§ **Excerpted passage**:
......

The FDA approved Tercica Inc.'s Increlex, a long-term treatment for growth failure in children with severe primary insulin-like growth factor-1 deficiency (IGFD), in a decision that has dealt a blow to a would-be competitor.
"IGF-1 deficiency is really now recognized as a disease, and one with a very specific treatment," Tercica President and CEO John Scarlett told BioWorld Today. "What has been needed has been replacement of that missing IGF-1, and today we now have a drug that can do that."
Increlex (rhIGF-1, mecasermin [rDNA origin] injection), approved within a six-month priority review time frame, is the only therapy indicated to treat children with severe primary IGFD. Scarlett called it "the first really major innovation in treating short stature since recombinant growth hormone was approved 20 years ago."
Afflicting about 6,000 U.S. children, primary IGFD is a growth hormone-resistant state characterized by abnormally low blood IGF-1 levels in the presence of normal or elevated endogenous growth hormone. IGF-1 is the direct mediator of growth hormone's effect on statural growth and must be present in order for children's bones, cartilage and organs to grow normally, so without adequate levels of it, children cannot achieve height within the normal range.
"By being specifically targeted and having an FDA indication, it really codifies the disease," Scarlett said. "We now have both a treatment and also a name and well-recognized definition of that disease."
The approval buoyed the Brisbane, Calif.-based company's shares by 21.2 percent, as Wednesday, the stock (NASDAQ:TRCA) gained $1.98 to close at $11.31.
"This marks the transition of Tercica from a research and development operation to a commercial entity," Scarlett said, adding that at January's planned launch, "we'll have 30 sales reps and associated managers in the field talking to the 400 pediatric endocrinologists who form the basis of this short stature market and are the prescribers."
Tercica acquired exclusive rights to develop, commercialize and manufacture the protein from South San Francisco-based Genentech Inc., which is due a milestone payment as a result of the approval and eventual royalties that Scarlett characterized as equal to about 20 percent to 25 percent of the cost of goods sold. He also noted the $20,000-per-patient annual growth hormone pricing as a benchmark for Increlex's cost.

......

§ **Given information**:
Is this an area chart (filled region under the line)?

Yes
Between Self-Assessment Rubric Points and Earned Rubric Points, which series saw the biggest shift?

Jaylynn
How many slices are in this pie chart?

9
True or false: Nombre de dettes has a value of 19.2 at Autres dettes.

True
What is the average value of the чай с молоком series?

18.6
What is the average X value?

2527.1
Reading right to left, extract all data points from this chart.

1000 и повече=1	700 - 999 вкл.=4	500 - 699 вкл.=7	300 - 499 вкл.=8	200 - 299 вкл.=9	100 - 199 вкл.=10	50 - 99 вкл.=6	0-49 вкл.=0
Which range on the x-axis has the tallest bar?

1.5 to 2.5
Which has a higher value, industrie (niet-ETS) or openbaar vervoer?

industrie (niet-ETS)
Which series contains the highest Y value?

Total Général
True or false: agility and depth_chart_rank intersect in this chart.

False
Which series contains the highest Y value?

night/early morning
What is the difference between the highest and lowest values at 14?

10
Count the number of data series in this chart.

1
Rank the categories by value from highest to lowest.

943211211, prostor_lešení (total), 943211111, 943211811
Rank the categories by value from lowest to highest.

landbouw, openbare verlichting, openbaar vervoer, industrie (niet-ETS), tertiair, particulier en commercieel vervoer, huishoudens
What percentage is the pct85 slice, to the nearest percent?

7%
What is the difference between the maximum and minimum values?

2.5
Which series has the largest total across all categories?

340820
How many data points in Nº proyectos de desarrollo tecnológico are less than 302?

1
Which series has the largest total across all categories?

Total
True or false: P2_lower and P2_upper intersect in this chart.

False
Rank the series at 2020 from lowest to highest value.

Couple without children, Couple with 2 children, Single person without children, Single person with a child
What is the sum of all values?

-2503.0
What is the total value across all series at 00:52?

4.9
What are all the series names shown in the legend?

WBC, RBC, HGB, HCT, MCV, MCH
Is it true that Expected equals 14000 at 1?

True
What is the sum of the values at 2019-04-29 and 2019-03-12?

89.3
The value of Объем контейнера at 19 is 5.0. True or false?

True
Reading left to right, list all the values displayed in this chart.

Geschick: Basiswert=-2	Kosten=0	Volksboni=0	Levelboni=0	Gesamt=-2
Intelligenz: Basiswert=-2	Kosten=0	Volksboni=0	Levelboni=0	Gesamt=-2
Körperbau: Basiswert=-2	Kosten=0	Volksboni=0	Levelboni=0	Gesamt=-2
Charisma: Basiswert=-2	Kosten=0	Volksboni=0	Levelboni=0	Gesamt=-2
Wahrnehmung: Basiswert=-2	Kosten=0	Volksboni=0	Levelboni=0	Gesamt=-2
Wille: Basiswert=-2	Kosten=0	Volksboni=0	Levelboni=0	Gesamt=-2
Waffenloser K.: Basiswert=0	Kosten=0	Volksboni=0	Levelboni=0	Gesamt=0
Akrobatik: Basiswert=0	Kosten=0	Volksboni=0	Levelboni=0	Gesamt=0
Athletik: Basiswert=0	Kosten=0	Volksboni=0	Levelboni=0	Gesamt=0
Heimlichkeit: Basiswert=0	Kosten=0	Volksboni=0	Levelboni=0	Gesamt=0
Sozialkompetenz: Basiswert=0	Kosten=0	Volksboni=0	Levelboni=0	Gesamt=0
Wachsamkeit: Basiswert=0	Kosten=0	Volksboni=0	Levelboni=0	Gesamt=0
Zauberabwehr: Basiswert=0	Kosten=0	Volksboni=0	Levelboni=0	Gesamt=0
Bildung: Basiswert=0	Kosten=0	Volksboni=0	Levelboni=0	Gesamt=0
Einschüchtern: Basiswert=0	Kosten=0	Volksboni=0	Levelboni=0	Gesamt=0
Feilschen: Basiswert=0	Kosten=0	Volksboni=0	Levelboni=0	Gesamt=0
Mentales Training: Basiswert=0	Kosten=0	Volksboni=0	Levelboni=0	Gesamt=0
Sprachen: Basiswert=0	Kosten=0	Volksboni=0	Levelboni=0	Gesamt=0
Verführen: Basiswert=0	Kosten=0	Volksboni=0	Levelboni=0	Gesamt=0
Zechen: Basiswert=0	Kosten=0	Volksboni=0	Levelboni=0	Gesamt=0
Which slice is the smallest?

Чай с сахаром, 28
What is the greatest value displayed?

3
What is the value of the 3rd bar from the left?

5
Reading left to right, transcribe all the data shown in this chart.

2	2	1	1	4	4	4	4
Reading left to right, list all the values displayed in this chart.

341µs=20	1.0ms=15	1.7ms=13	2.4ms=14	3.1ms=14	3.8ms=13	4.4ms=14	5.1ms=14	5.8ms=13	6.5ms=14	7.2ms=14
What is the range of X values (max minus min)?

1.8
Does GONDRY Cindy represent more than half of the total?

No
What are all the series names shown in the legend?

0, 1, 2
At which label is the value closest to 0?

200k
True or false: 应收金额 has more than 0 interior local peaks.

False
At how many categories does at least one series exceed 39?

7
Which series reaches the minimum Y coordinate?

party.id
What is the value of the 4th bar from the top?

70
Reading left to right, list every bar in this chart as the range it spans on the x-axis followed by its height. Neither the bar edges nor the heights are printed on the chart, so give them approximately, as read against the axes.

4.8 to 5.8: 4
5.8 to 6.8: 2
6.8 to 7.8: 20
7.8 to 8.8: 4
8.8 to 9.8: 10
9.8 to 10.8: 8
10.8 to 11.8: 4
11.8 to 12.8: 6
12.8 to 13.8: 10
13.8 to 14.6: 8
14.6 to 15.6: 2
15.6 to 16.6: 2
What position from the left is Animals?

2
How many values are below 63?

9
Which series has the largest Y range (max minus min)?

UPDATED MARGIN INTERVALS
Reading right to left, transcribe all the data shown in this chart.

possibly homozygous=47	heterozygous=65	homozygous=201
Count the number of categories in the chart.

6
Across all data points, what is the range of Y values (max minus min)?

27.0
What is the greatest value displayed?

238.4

......

§ **Task goal**:
Reproduce everything in the article on the Increlex approval from "The approval buoyed" down to "close at $11.31.", word for word.

§ **Answer to the exercise**:
The approval buoyed the Brisbane, Calif.-based company's shares by 21.2 percent, as Wednesday, the stock (NASDAQ:TRCA) gained $1.98 to close at $11.31.